Elizabeth Barrett Browning (1806-61) and Mary Russell Mitford (1787-1855)
Sometimes the mentee’s legacy eclipses that of the mentor. This was the case with the Victorian poet Elizabeth Barrett Browning and Mary Russell Mitford, a then-established chronicler of rural English life almost 20 years Browning’s senior. Mitford served as a maternal figure to Browning, coaching her through the publication of her book “The Seraphim, and Other Poems” (1838) and supporting her as she grieved the deaths of two of her brothers in close succession. (In addition to arranging flower deliveries, Mitford reportedly gave Browning one of her own spaniel’s puppies.) Their relationship wasn’t without disputes — Mitford wasn’t an immediate fan of Elizabeth’s husband, the poet Robert Browning, and Elizabeth was scandalized that, after her brother died, Mitford wrote about his accidental drowning in the book “Recollections of a Literary Life” (1852). But they remained close until Mitford’s death in 1855.
Rosalba Carriera (1673-1757) and Felicità Sartori (circa 1714-60)

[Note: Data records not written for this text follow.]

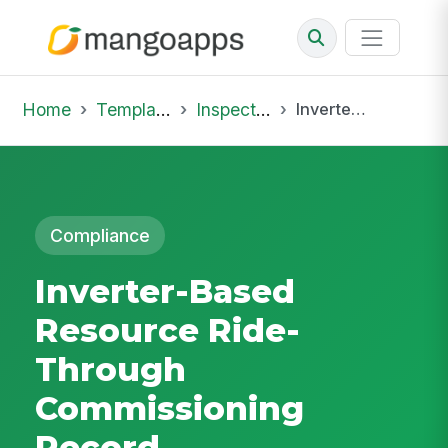
Home
Template Library
Inspections
Inverter-Based Resource Ride-Through Commissioning Record
Compliance
Inverter-Based
Resource Ride-
Through
Commissioning
Record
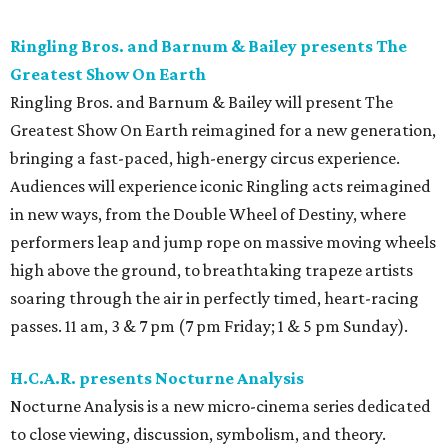
Ringling Bros. and Barnum & Bailey presents The
Greatest Show On Earth
Ringling Bros. and Barnum & Bailey will present The
Greatest Show On Earth reimagined for a new generation,
bringing a fast-paced, high-energy circus experience.
Audiences will experience iconic Ringling acts reimagined
in new ways, from the Double Wheel of Destiny, where
performers leap and jump rope on massive moving wheels
high above the ground, to breathtaking trapeze artists
soaring through the air in perfectly timed, heart-racing
passes. 11 am, 3 & 7 pm (7 pm Friday; 1 & 5 pm Sunday).
H.C.A.R. presents Nocturne Analysis
Nocturne Analysis is a new micro-cinema series dedicated
to close viewing, discussion, symbolism, and theory.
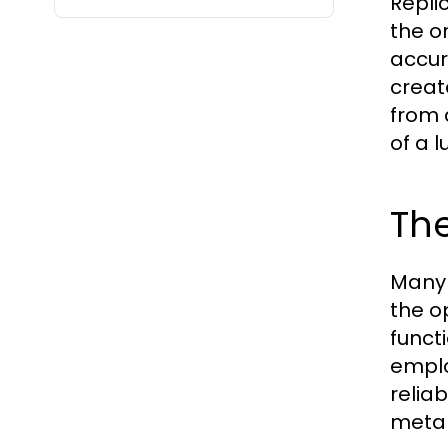
Repli
the or
accur
creat
from 
of a 
Th
Many 
the o
funct
emplo
reliab
metal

It was unusual to be a female artist in the 18th century; it was even more unusual to be a wildly successful one. But Rosalba Carriera, nicknamed the Queen of Pastel, was sought after by kings and aristocrats across Europe. Raised in Venice, she never married and developed a flourishing, all-female studio that specialized in selling miniatures (which sometimes bordered on erotica) to Grand Tour travelers. She was also famously generous with other female artists, offering support, training and encouragement. One of her favorite apprentices was Felicità Sartori, who executed both pastels and miniatures, frequently making copies of Carriera’s work for sale. Sartori also posed for her mentor; a circa 1740 portrait in which she dons a Turkish-inspired robe and a flirty smirk is now in the collection of the Uffizi.